The likely near-term scenarios (what I actually expect)
-
Hybrid adoption increases. Most producers will continue using AI as assistants (mixing tools, stems, mastering suggestions) rather than full-song generators. The “pure AI” artist will mostly be an outlier or novelty that occasionally breaks through virally.
-
Platform responses: tags + restrictions. Platforms will adopt transparent tagging and may restrict AI-only tracks from editorial playlists and algorithmic boosts until legal/ethical frameworks are set — Deezer is already an early mover here. Expect other major services to follow to avoid reputational and legal risk.
-
Regulatory and legal clarifications. Courts and regulators will clarify what “training on copyrighted works” means. If rulings favor copyright holders, AI music firms will need licensing deals akin to the way streaming licenses catalogs, which raises costs and reduces the free-for-all.
-
An uneven marketplace. We’ll end up with two flavors of music commerce: human-made content protected, promoted, and monetized under traditional deals; and AI-generated content that lives in a parallel space with different rules, visibility, and monetization models. Chart systems may split or flag AI entries.

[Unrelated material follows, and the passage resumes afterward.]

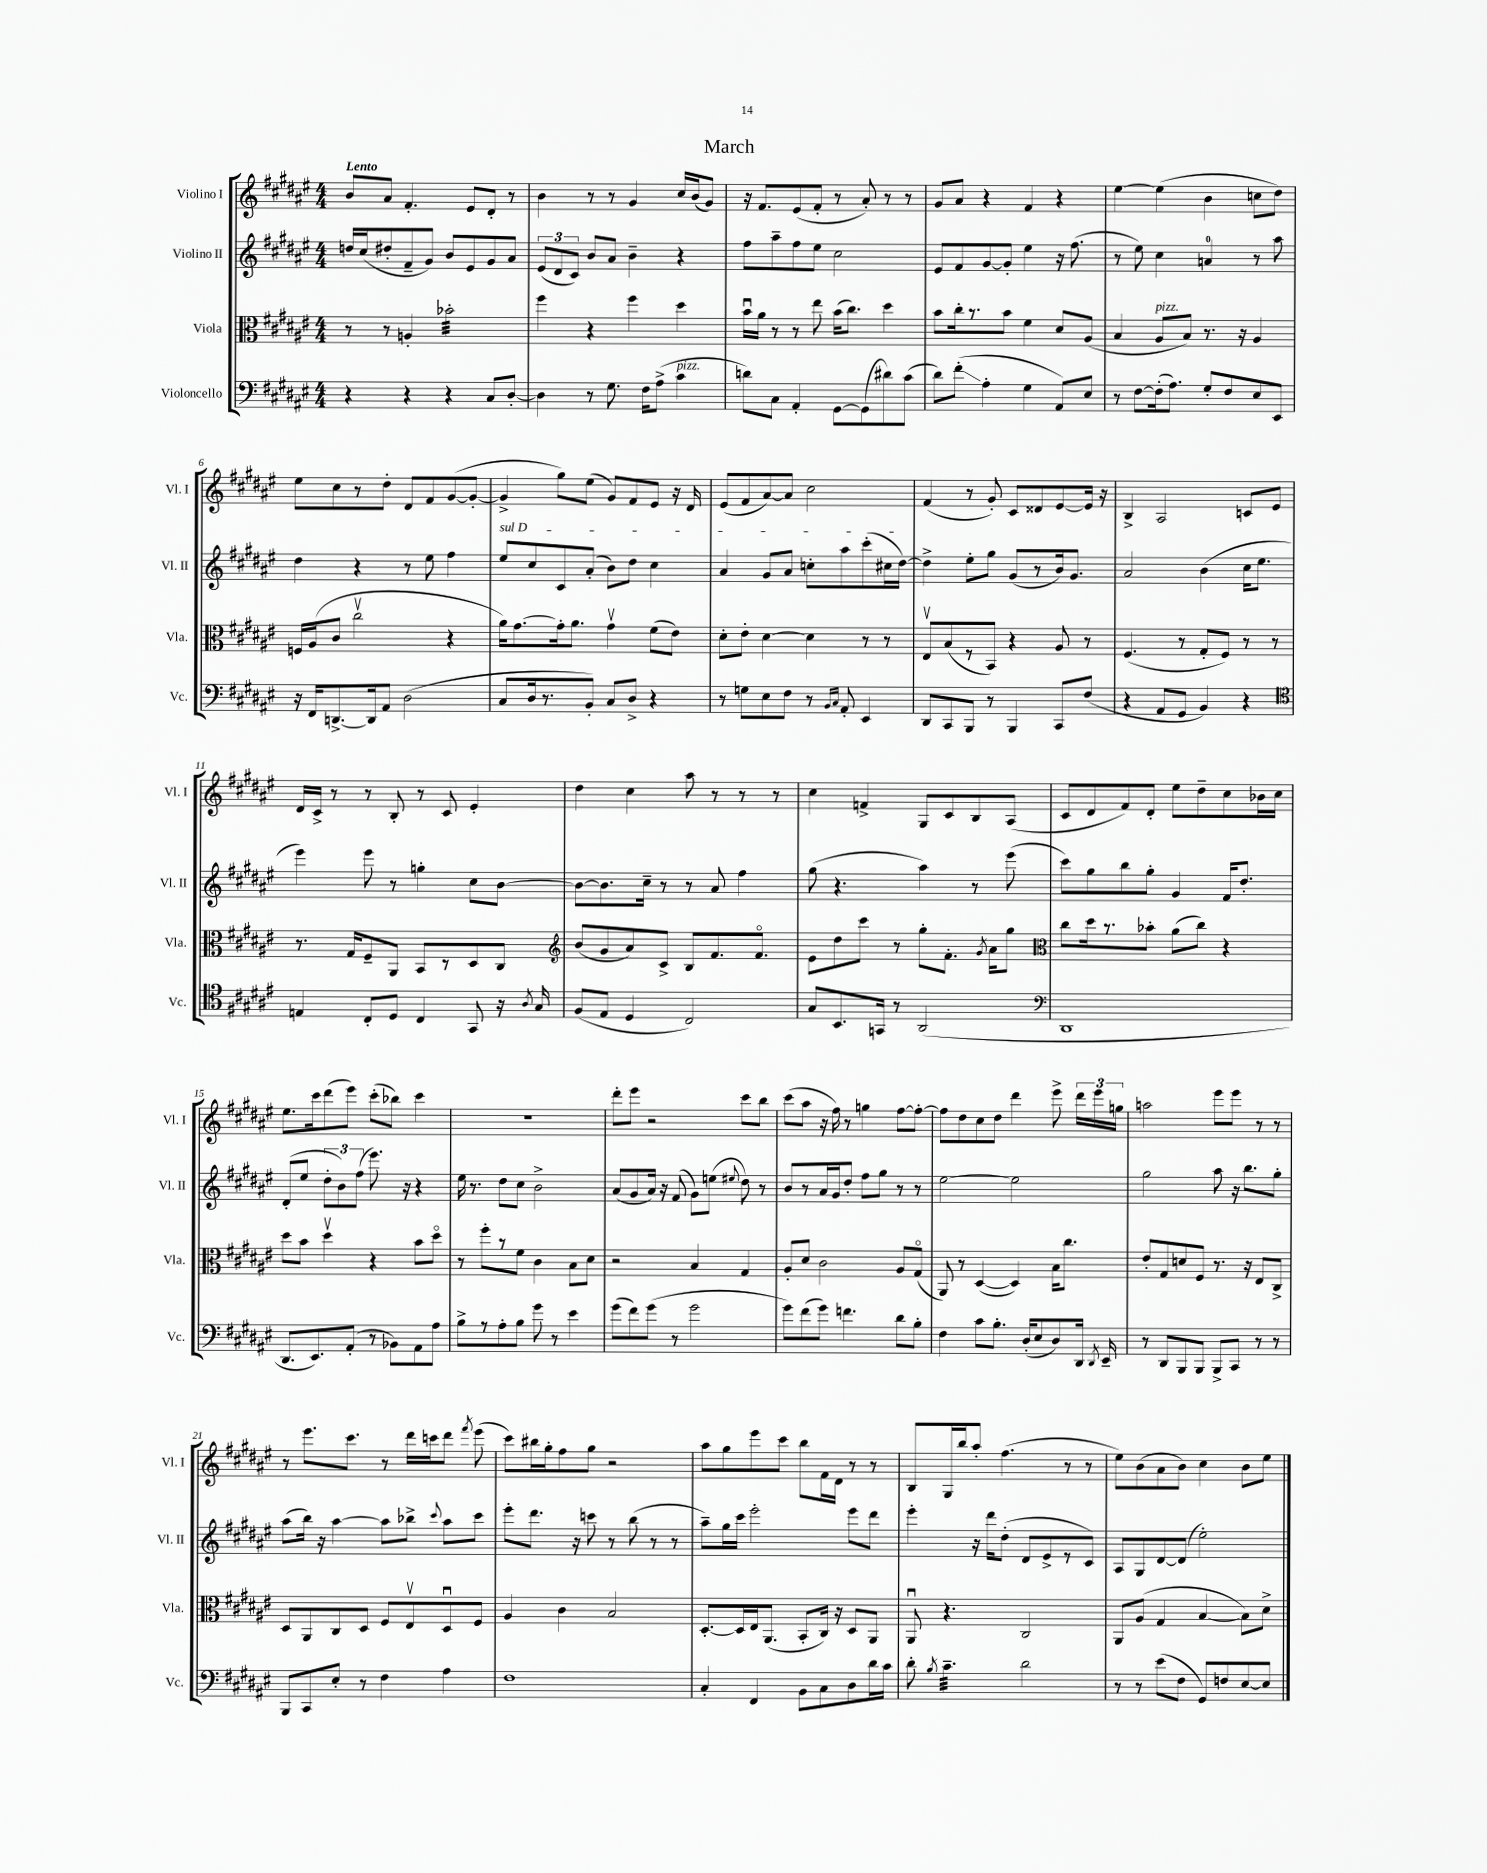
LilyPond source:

What this means for producers, labels, and listeners: practical takeaways
For producers:
-
Lean into what makes you uniquely human: emotional risk-taking, imperfections, personal storytelling, and brand as a creator. These are the qualities AI struggles to authentically replicate.
-
Treat AI as a tool, not a competitor. Learn to use assistive AI for workflow speedups (mastering, stem separation, idea generation) while protecting your signature creative decisions.
For labels & distributors:
-
Invest in metadata standards and provenance systems now. If you don’t capture who did what — and whether a track used AI — you’ll lose control over chart inclusion, payouts, and legal defenses.
-
Think about curated playlists as a premium human-made space; reserve some editorial real estate for verified human artistry to protect brand value.
For listeners:
-
Expect transparency features (filters, labels, opt-outs). If you want only human-made music, the tools to enforce that preference are likely coming.
Final thought, this is a crossroads, not an end
AI music is no longer a futuristic demo or toy. The technology is good enough to matter commercially and culturally, and the industry’s response will shape careers and revenue flows for a generation. Producers’ concern is legitimate — it’s about artistry and survival. Listeners’ reaction is equally important: they show curiosity but also want honesty.
The healthy path is a negotiated one: transparency, licensing, and new business models that protect creators while allowing innovation. If the industry can’t agree, regulation will force the issue — and that could either protect creators or ossify the market. Either way, producers rejecting AI today is a loud signal: the music world wants rules before mass adoption. That moment of negotiation is the real story behind the headline.